By Naomi Nix and Carlos Sadovi
8:47 AM EDT, April 7, 2013
A 64-year-old woman has been charged along with her grandson in the slaying of her 72-year-old husband, who was killed on his way to dialysis treatment, police said.
The woman and her grandson then used the slain man's money to buy a car, home furnishings, tattoos, gym shoes and other items, prosecutors said.
Janet Strickland, of the 400 block of East 95th Street, was charged with one count of first-degree murder and one count of armed robbery with a firearm in connection to the March 2 homicide of her husband William Strickland.
Bail was set at $500,000 for Janet Strickland yesterday.
Prosecutors alleged Janet Strickland and her grandson, also named William Strickland, discussed killing her husband on multiple occasions.
Before the shooting, Janet Strickland told her grandson that she was "sick" of his grandfather and that she wanted him dead, prosecutors allege.
"She stated ... that she wished he was not here and she wanted him gone," Assistant State's Attorney Jacqueline Kwilos said during the bond hearing.
On the Thursday before the shooting, Strickland told her grandson that she wanted it done on the next Saturday, Kwilos said.
Initially the two had discussed having someone else kill him, but Strickland later told his grandmother he would do the shooting himself, Kwilos alleged.
According to prosecutors, Strickland admitted that when she unlocked the door to let her husband leave for his dialysis appointment early in the morning of March 2 she knew he would be killed by her grandson.
She also admitted to knowing her grandson had his grandfather's gun, and to letting him use her car during the shooting, Kwilos said.
Janet Strickland was a beneficiary of her husband's accounts, including his bank account. After the shooting, the two went on a shopping spree with the victim's money, according to Kwilos.
She used his money to buy her grandson a car and home furnishings. The younger Strickland also bought himself tattoos, gym shoes and a new phone.
Janet Strickland did not appear in court, instead being held in a hospital for treatment of lung disease and low oxygen, police said. She was arrested Thursday on the 400 block of East 111th Street after being identified by a witness, according to court documents.
Strickland's grandson William D. Strickland, 19, of the 400 block of East 95th Street, was ordered held without bail on March 30, accused of shooting his grandfather six times in the back.
The elder William Strickland was shot about 3:30 a.m. on March 2 outside his home in the South Side's Burnside neighborhood, according to police.
The elder Strickland was standing outside waiting for a Pace bus near his home when he was shot, on his way to a weekly dialysis appointment, prosecutors said.
Police recovered 25 bullet shell casings at the scene, prosecutors said.
The younger Strickland admitted to stealing the gun used in the murder from his grandfather, prosecutors said.
According to court documents, the younger Strickland, also known as "Dashaun," used a black Beretta semi-automatic handgun in his grandfather's murder.
Strickland is a self-admitted member of the Black P. Stones street gang, according to court documents.
Strickland has "Legacy," "Loyalty," and "Respect" tattooed on his arms, according to court documents.
By all appearances, Janet Strickland and her husband William seemed like a quiet, happy couple, neighbors said.
In the summers, they barbequed. Around the holidays, they put up elaborate Christmas decorations on their red and brown bungalow.
Music from the likes of Marvin Gaye and Jackie Wilson could often be heard blaring from their yard.

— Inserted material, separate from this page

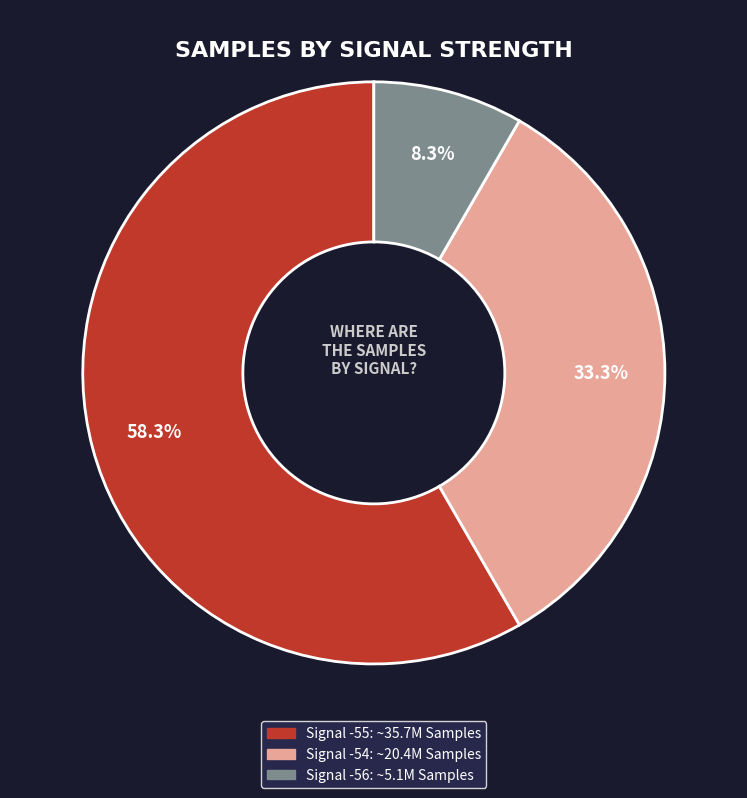

Count the number of slices in the pie.

3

And Janet often smelled like she had been cooking a good meal, said Theolene Shears, 84, who lives next door.
"He always praised her, the things she did," said Shears. "She was a good housekeeper. She kept him well fed."
"He seemed very happy with her and she with him," said Shears as she sat down on the floor outside her kitchen.

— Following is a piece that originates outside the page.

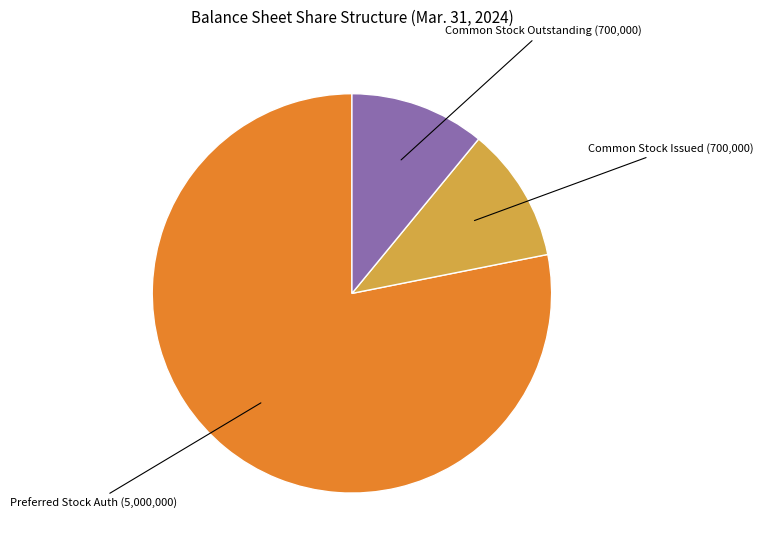

Does any single category account for the majority?

Yes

"That's what's so surprising," said Leon Shears, Theolene's husband of 61 years.
The series of developments unfolding about the slaying of William Strickland continue to shock those living along 95th street.
"I've had three shocks this month," said Theolene Shears. "It's like a movie."
"We regret that this happened," she added.
Another neighbor remembered the elder Strickland as friendly.
"He was a good guy. He talked to everyone in the neighborhood," said Mario Farmer, 50, who lives two doors down.
"They seemed like they was all right," said Farmer, as he was taking a drag of his cigarette on his front porch. "I never seen them arguing, but they stayed inside the house most of the time."
Farmer said the arrest of Janet Strickland was a big surprise.
"I never would have expected that," said Farmer. "It's a shock."
Farmer said he saw the younger Strickland with a used red car with no tags -- maybe a 2004 Chevrolet -- about two weeks after the shooting. At one point he was putting in a new sound system with a group of friends.
"He was hooking it up, but I was surprised he had it so quick because he wasn't working," Farmer said.